Pictured: Brendan Wicks helping out one of his students, Sarah Murphy,
at Ringsend and Irishtown Community Centre.

There was good news for anyone who would like to learn how to use computers when Minister for Communications, Climate Action and Environment, Denis Naughten, T.D., announced last December that his Department will provide €2.2m to 15 community and not-for-profit organisations to deliver basic digital skills training to people under the Department’s new Digital Skills for Citizens Grant Scheme.

The Digital Skills for Citizens Scheme is a key part of the Government’s National Digital Strategy, which recognises the importance of enabling all citizens to realise the full social and economic potential of the digital world.

A large portion of the available funds will go to Age Action’s Getting Started Programme, established in April 2007 as a free programme for older people to help them gain confidence and basic skills in computers, internet and mobile phones. Since then, hundreds of people across Ireland have volunteered with the training programme, which has provided training for over 27,000 new users aged 55 and over. The Age Action Programme is designed to be user-friendly, allowing participants to work at their own pace, and is a great way to get started.

The training takes place in class groups small enough to provide plenty of relaxed one-to-one tuition and runs in libraries, community centres, family resource centres, corporate offices, and housing complexes for older people.

There is no doubt that having access to the online world can make a huge difference to people’s lives and perhaps no more so than for older members of the community, affording them increased opportunities for personal development and self-sufficiency and new opportunities for communication, social connections and networking.

Although internet use amongst over-65s both in Ireland and the EU is increasing, nearly trebling over the past ten years, older people can find the very idea of going online daunting and there are still a considerable number of older citizens who do not go online regularly or who have never used a computer.

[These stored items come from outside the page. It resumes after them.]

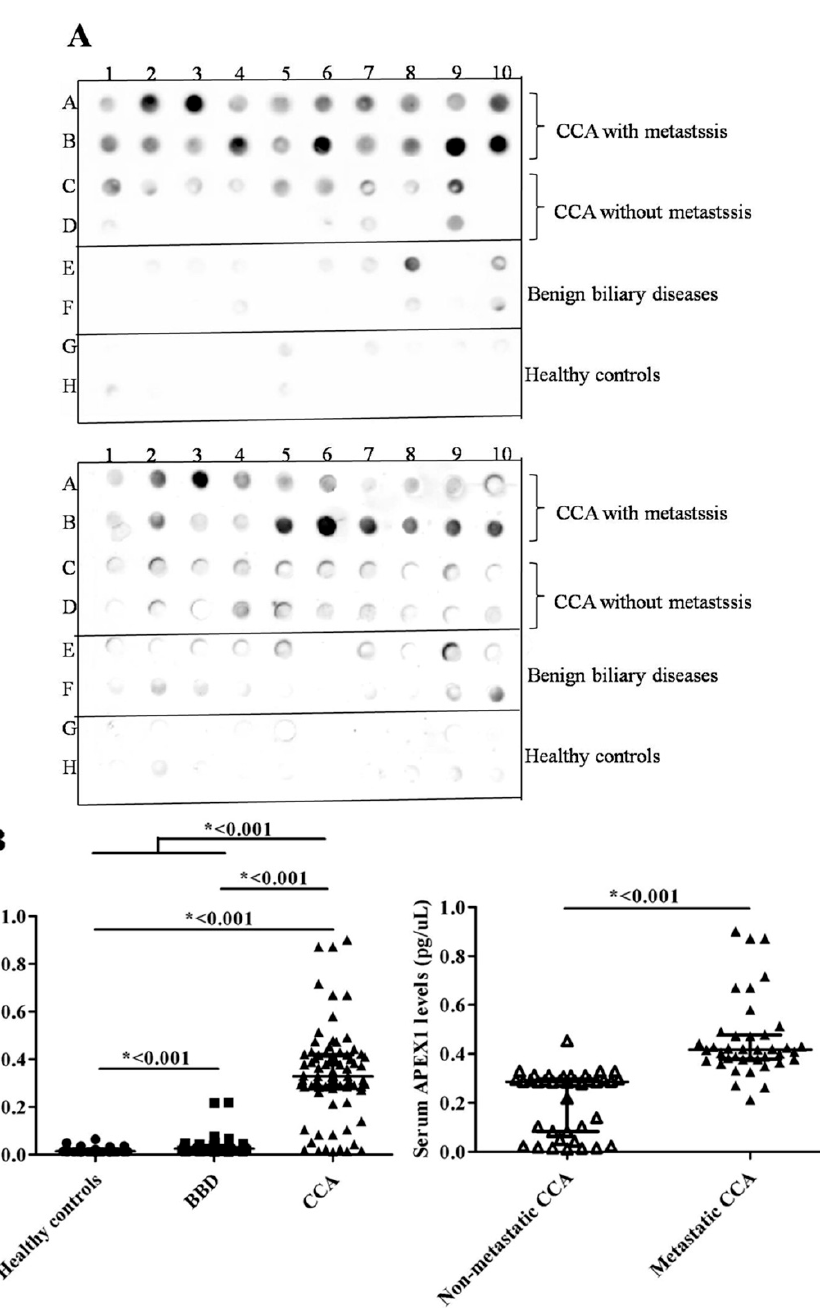
Figure 4. The validation of selected candidate protein, APEX1. ( A ) The result of dot blot. ( B ) The validation of serum APEX1 level as the biomarker using a dot blot assay. Long horizontal line: median value; short upper and lower lines: interquartile range. *: Statistically significant difference.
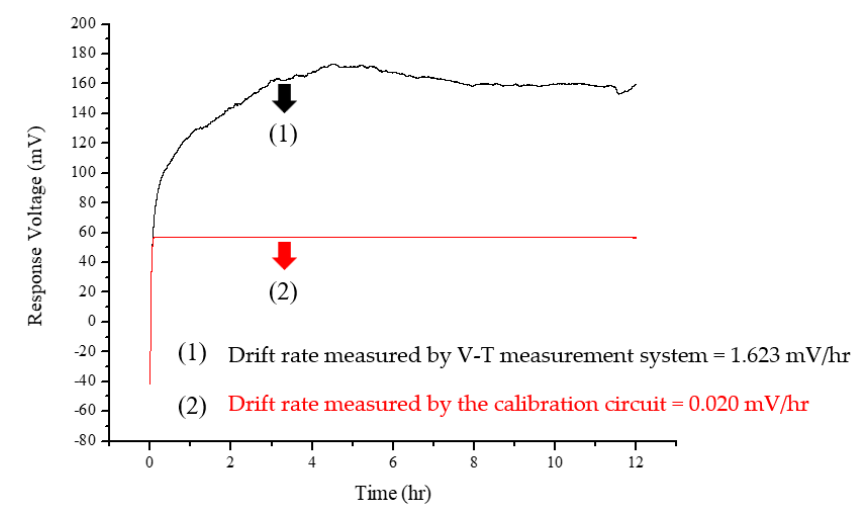
Figure 9. The drift effect experiment results in the flexible arrayed RuO 2 urea biosensor. Table 3. Comparison of drift rates of urea biosensor with different sensing membranes.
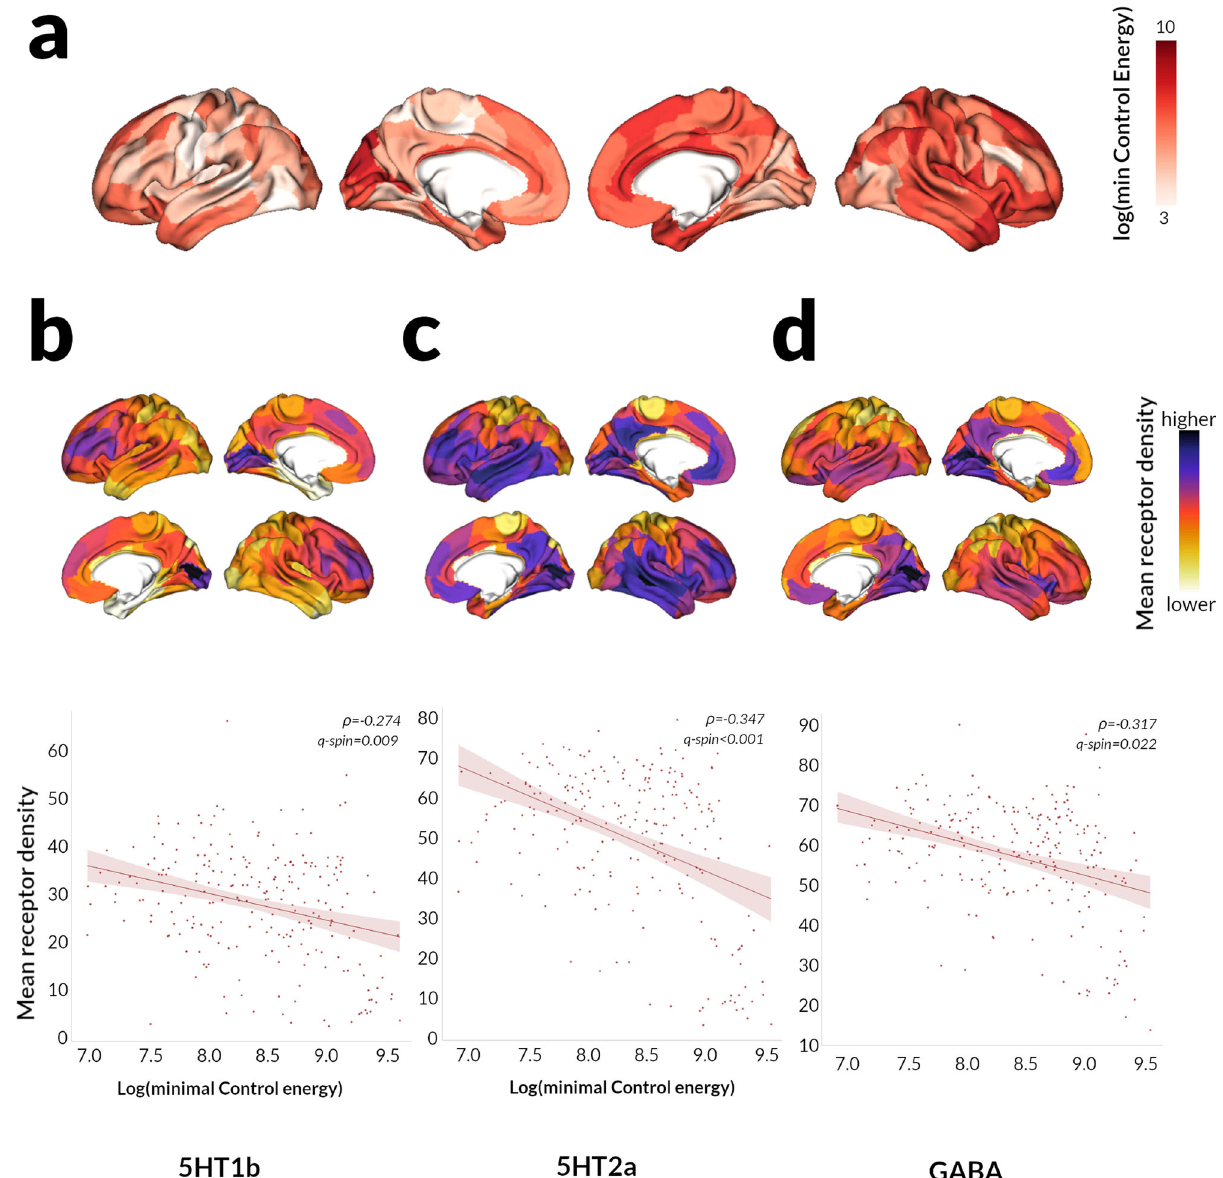
Fig. 4 Neurotransmitter correlates of Integrated-to-Segregated state transition. The log-transformed minimal control energy that needs to be applied to each node ( n = 232 nodes) to achieve the Integrated-to-Segregated state transition ( a ) was correlated with the mean regional receptor density of 5HT1b receptors ( b ), 5HT2a receptors ( c ) and GABA receptors ( d ), from open access atlases of PET data in unaffected individuals. In all cases, ρ is the Spearman correlation coef fi cient and q -spin is the FDR-corrected p -value derived following spatial permutations ( p -spin, 1000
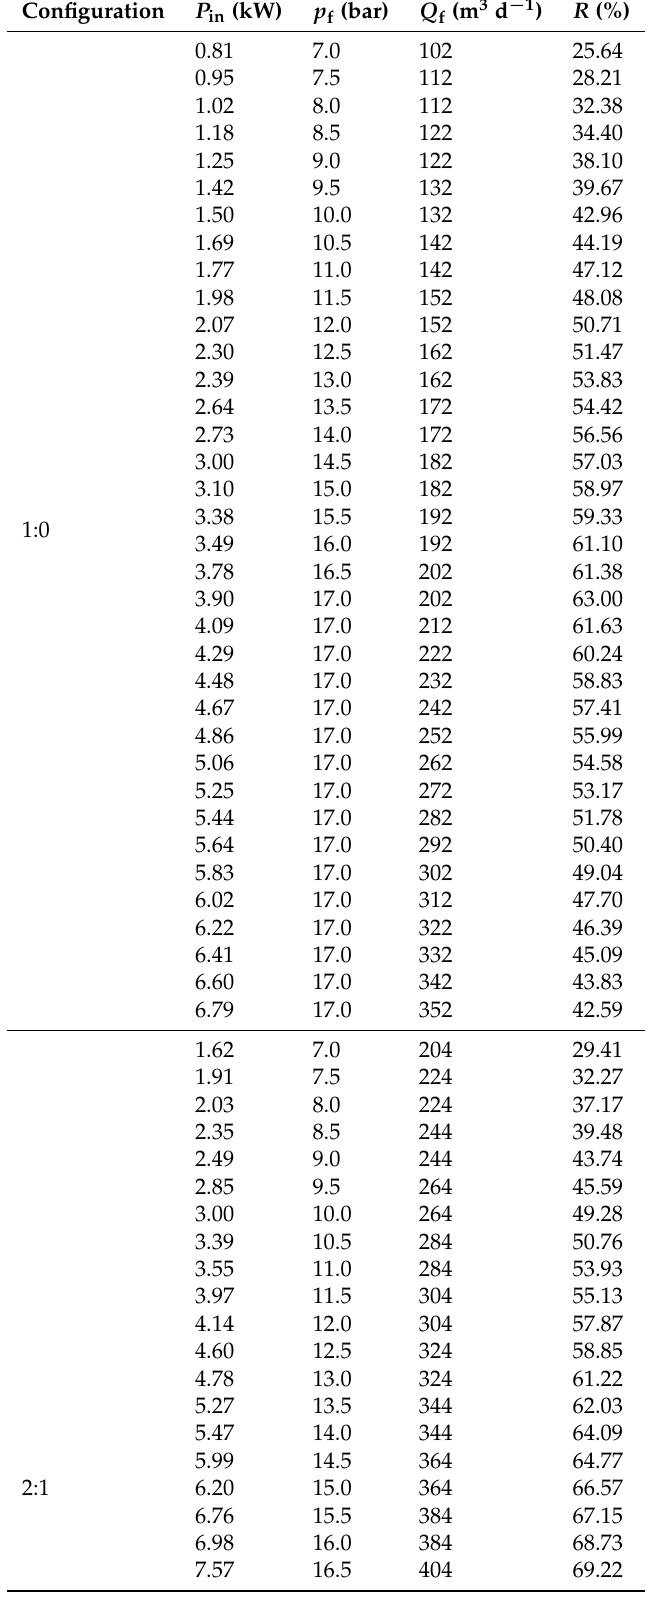
Table A3. P in , p f , Q f and R for maximizing Q p considering three different BWRO configurations and using sample 11 (Table 1) as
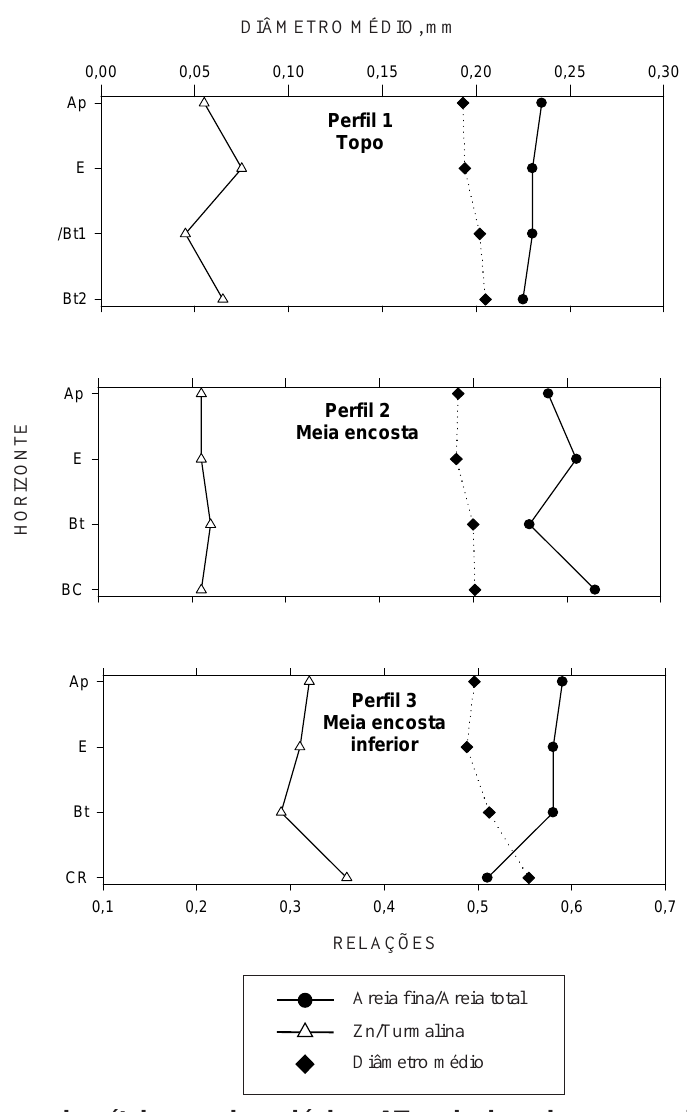
Figura 5. Atributos granulométricos e mineralógicos AT= relacionados com a uniformidade dos materiais do solo. AF/AT = relação areia fina/areia total; Zr/Tur. = relação zircão/turmalina; Diâm. médio = diâmetro médio das areias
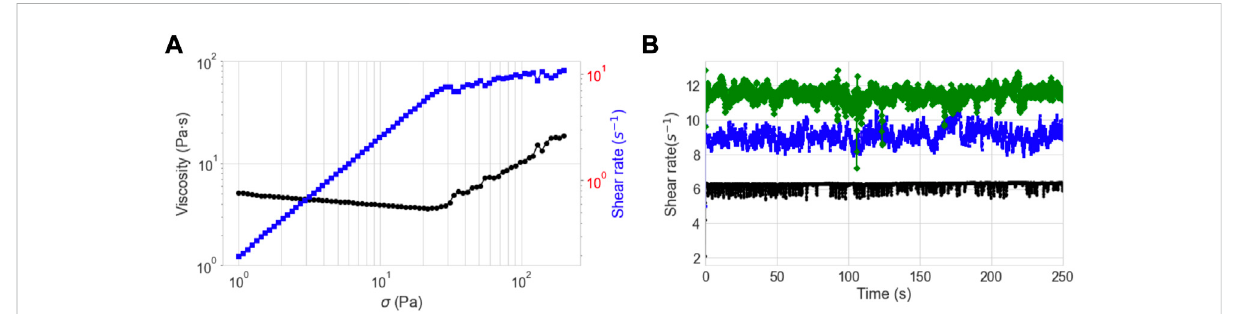
FIGURE 5 Representative space-time kymographs generated from linescans (vertical) stacked horizontally at 20 Pa constant applied stress at heights of 3 μ m (top), 10 μ m (middle), and 20 μ m above the bottom surface. Each image consists of 4,096 scans, for an elapsed time of 520 ms (Note that the orientation is different than Figure 2, with time on the horizontal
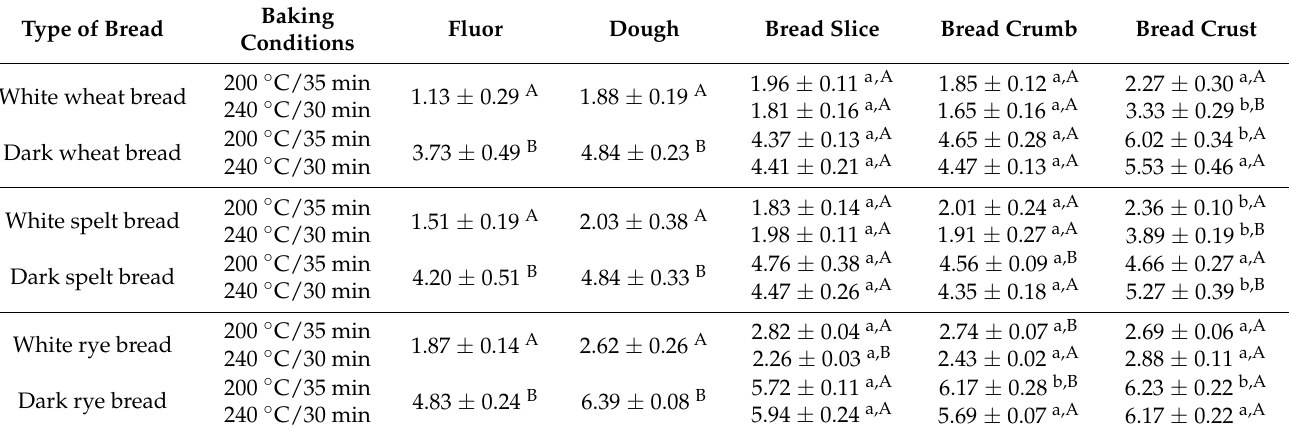
Table 3. The total reducing capacity (TRC) of flours, doughs, slices, crumbs, and crusts originated from white and dark wheat, spelt, and rye breads ( µ mol Trolox/g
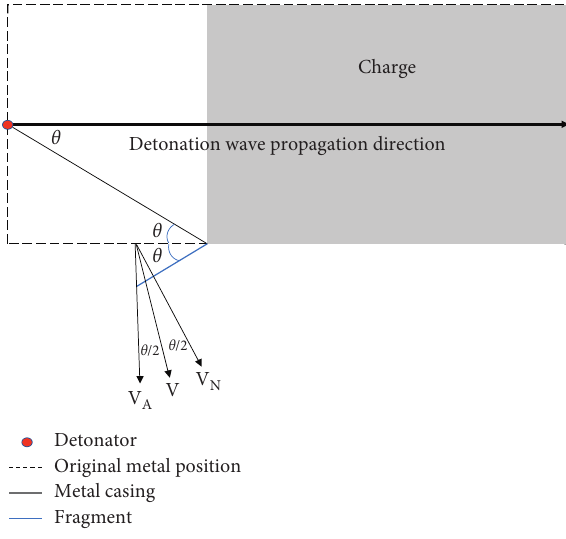
Figure 1: Variables used in Taylor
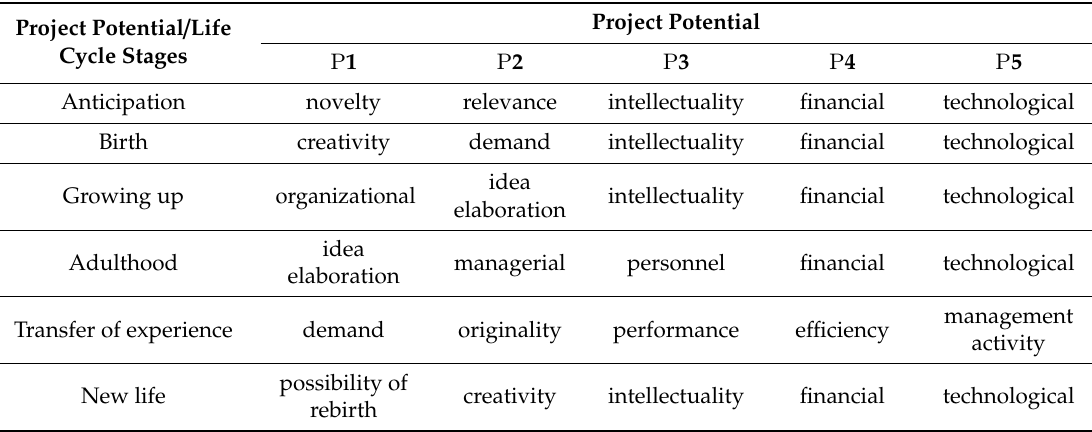
Table 4. Assessment groups of project potential at life cycle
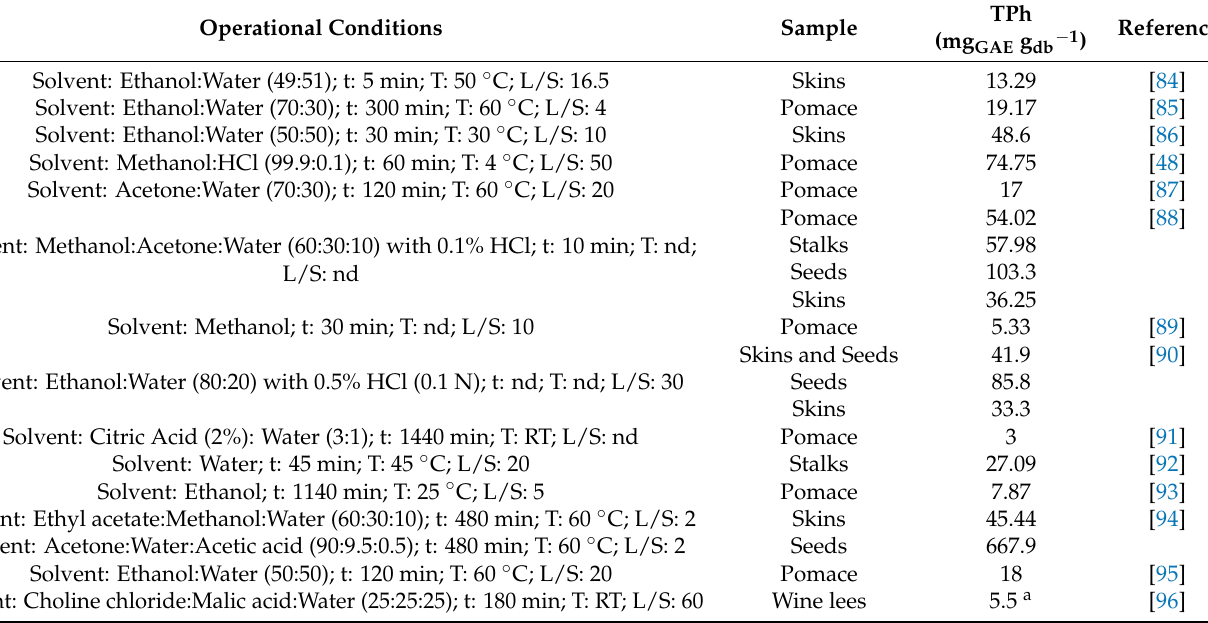
Table 6. Summary of solid–liquid extraction for the recovery of phenolic compounds from solid winery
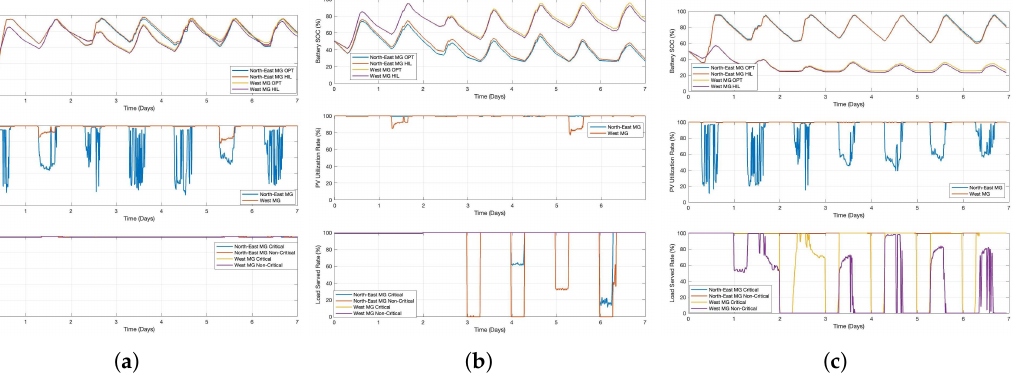
Figure 20. HIL testing results of the Adjuntas 2-microgrid system in independent operation cases. ( a ) Case 4. ( b ) Case 5. ( c ) Case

Ringsend Community College and Ringsend and Irishtown Community Centre provide free computer classes for people of every age group. NewsFour spoke to Brendan Wicks, the man to see in the Community Centre about all things computer-related. Under the auspices of DIT, he runs classes for people of any age, catering for complete beginners and for students who want to go a bit further and study for the ECDL (European Computer Driving License).

He told NewsFour, “I’ve had people in here from low teens to people in their 90’s who have successfully learned how to use computers.” Classes take place from 10am-12pm and from 2pm-4pm, Monday to Thursday and from 10am-12pm and 1pm-3pm on Friday. The ECDL classes are structured and the course is accredited, but the centre is happy to see people who want to take their time and learn at their own pace.

Between 12-2pm Brendan provides one-to-one tuition for anyone who wants to learn how to perform a specific task, such as create an email or build a CV. In the near future the Community Centre will facilitate learner drivers who need access to computers to study for the theory test online.

Free computer literacy classes are also available at Ringsend College on Tuesday evenings from 6.30pm to 9.30pm, catering for new users who just want to acquire enough basic skills to get them started or who want to further their study up to Level 3. Drop into the college to find out more.

So if learning to use a computer, or knowing how to make the most of your tablet or smartphone is on your ‘to-do’ list, there’s never been a better time to start.